"Je vous écris tout le temps. En dormant, en rêvant, en vous écrivant, en ne vous écrivant pas, c'est devenu mon souffle, ma respiration, mon inconscient, ma force, mon réservoir de folie et de sensations fortes." Grisélidis Réal à J.-L. Hennig, Les Sphinx, éditions Verticales.
Elle, c'est Grisélidis Réal, "péripatéticienne et écrivain" ; militante aussi. Lui, à qui elle s'adresse, l'ami, c'est Jean-Luc Hennig, journaliste, romancier et passeur. Il est à Paris, elle, à Genève. Cela se passe dans les années 1980.
Engagée, enragée souvent, elle lui raconte son quotidien, ses clients, ses luttes, ses tendresses rares mais passionnées, ses coups de gueule et ses coups de blues dans une langue directe, vibrante, vivante, pleine de verve, d'amertume parfois.
D'après les lettres à Jean-Luc Hennig tirées de La Passe Imaginaire (Ed. Verticales) et les poèmes de Grisélidis Réal.
Musique originale de Gabriel Levasseur. Pianiste en alternance.

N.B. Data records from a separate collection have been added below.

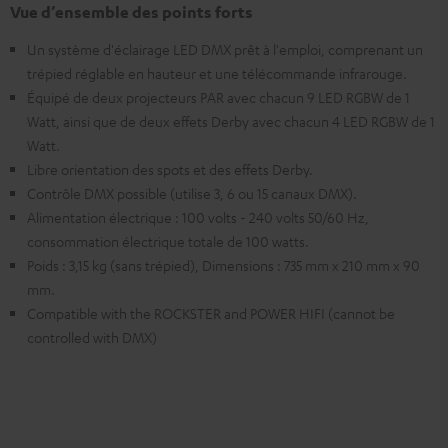
Vue d’ensemble des points forts
Un système d'éclairage LED DMX prêt à l'emploi, comprenant un
trépied réglable en hauteur et une télécommande infrarouge.
Équipé de deux projecteurs PAR avec chacun 9 LED RGBW de 1
Watt, ainsi que de deux effets Derby avec chacun 4 LED RGBW de 1
Watt.
Libre orientation des spots et des effets Derby.
Contrôle DMX possible (utilise 3, 6 ou 15 canaux DMX).
Alimentation électrique : 100 volts - 240 volts 50/60 Hz,
consommation électrique totale de 100 watts.
Poids : 3,15 kg (sans trépied), Dimensions : 735 mm x 210 mm x 90
mm.
Compatible with the ROCKSTER and POWER HIFI (cannot be
controlled with DMX)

Elle est seule. Elle se prépare ? Elle est dans ce temps de latence entre deux activités, de ces temps qui ponctuent nos vies et qui se ritualisent. Dans ce passage, cet entre-deux, elle fait ces gestes tous les jours répétés tandis que son esprit vagabonde. Pas tout à fait, cependant. De temps en temps, elle s'arrête à sa table pour écrire. Elle écrit à un ami, à un complice et quand elle n'écrit pas sur le papier, elle continue à lui écrire dans sa tête, poursuit le fil.

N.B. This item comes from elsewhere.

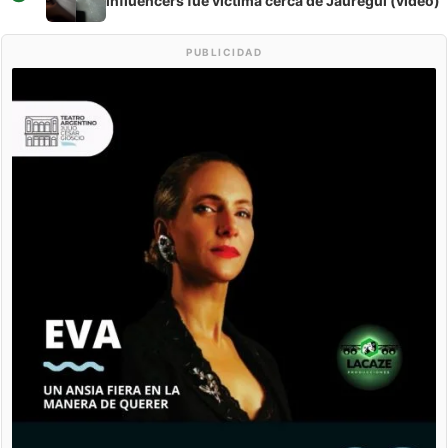
influencers fue víctima cerca de Jáuregui (video)
PUBLICIDAD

C'est ainsi que nous avons voulu concevoir ce spectacle et sa ponctuation musicale : comme le parcours d'une pensée qui parfois laisse passer une association, une réminiscence. Par bribes ou par pans entiers, une chanson lui vient à l'esprit et s'insère dans le cours du jeu, création musicale sur les poèmes de l'auteur.
Régine Achille-Fould
C’est au milieu des putains que j’ai commencé à apprendre mon métier de chanteuse. Nous avions été engagés Artus et moi pendant un an aux "Voûtes", un bar restaurant de nuit, rue Tiquetonne, dans le quartier des halles à Paris.
J’y ai fait mes humanités à l’université de la rue. Il y avait là Carmen, ex-pute et tenancière de bistrot et Paulette, toutes deux grandes connaisseuses de chansons rares et savoureuses. Certains écrivains célèbres venaient aussi les consulter pour leur science inventive de la langue argotique et surtout pour leurs "sciences humaines".
Est-ce qu’on écrit encore des chansons qui parlent des putains, des filles de joie, des bordels, de ces "maisons" et de ces femmes pour ceux qui n’en ont pas… ? Grisélidis Réal n’est pas une putain d’opérette, elle parle cru, de choses dont on ne parle jamais. C’est jubilatoire pour la chanteuse et la femme que je suis.